The people, culture, and food
Visitors to countries across Europe often remark that the Austrian people are the friendliest in the continent. They have a fantastic reputation for being welcoming and the importance that they place on hospitality is evident in the service provided in accommodation, ranging from the most basic of guesthouses to the most luxurious alpine hotels. As a visitor from Britain, you will be pleasantly surprised at the public transport system and general facilities that consistently run like clockwork. The Austrians pride themselves on their highly developed sense of efficiency and their good organisational skills will ensure that all aspects of your holiday will run smoothly.
Austrian culture focuses largely upon its long and important folk tradition.
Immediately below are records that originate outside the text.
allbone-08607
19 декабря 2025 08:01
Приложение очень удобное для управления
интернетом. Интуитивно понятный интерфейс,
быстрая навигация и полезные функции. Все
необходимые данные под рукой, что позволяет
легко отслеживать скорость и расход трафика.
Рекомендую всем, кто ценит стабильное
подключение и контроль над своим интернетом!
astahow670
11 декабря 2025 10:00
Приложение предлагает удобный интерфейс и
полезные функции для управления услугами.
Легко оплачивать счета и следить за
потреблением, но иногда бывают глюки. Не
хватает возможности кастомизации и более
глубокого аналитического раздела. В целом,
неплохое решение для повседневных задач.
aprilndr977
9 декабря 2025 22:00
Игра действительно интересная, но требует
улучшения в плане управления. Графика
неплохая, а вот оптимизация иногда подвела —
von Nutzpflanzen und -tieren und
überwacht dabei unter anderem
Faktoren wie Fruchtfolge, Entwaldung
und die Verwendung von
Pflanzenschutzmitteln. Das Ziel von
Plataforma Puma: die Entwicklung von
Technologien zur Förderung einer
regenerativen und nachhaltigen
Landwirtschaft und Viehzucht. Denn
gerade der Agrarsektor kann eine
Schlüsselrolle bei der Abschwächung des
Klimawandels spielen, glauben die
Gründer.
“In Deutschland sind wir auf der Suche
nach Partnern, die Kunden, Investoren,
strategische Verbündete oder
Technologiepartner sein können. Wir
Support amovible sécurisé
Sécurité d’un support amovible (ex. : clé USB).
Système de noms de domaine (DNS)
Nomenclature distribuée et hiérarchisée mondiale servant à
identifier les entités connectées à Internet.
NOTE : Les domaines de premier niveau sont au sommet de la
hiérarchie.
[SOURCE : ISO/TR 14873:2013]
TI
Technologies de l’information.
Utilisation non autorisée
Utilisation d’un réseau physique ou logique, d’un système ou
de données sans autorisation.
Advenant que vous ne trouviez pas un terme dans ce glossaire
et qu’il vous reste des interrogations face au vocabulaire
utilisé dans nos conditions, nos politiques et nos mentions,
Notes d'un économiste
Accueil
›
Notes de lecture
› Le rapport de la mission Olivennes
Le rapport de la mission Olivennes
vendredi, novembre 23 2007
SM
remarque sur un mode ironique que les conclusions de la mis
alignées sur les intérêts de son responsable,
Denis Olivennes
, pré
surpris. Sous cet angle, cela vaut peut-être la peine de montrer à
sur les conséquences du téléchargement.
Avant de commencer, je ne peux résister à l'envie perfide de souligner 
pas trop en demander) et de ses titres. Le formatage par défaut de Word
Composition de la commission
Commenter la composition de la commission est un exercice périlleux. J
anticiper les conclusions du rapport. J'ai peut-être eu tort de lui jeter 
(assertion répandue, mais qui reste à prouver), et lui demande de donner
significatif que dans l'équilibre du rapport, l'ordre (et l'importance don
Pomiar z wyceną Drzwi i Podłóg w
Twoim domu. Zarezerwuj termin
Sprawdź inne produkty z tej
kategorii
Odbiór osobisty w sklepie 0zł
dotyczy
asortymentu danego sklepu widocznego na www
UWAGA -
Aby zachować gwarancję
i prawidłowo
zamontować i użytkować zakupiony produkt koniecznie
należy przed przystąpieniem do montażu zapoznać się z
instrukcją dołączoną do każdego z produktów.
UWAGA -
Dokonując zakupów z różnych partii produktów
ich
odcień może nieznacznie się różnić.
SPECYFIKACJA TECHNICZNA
Regional variations in music and dancing help to keep the culture very much alive in even the tiniest Austrian community. Architecture is also extremely important, and the castles, palaces, cathedrals, and churches which are spread throughout the country boast a unique blend of architectural styles and artistic traditions.
Austrian cuisine has an unfairly poor reputation as being boring and unoriginal. However, in recent years, a new emphasis upon regional variation in both produce and mode of preparation has done a lot to improve the image of Austrian food. Furthermore, the delicious pastries and sweets on sale in bakeries and local shops in ski resorts across the country are of a world-class standard. Until relatively recently, vegetarians have found it difficult to eat well in Austria but this is rapidly changing and, if you are a vegetarian, you should certainly not be put off visiting this amazing country.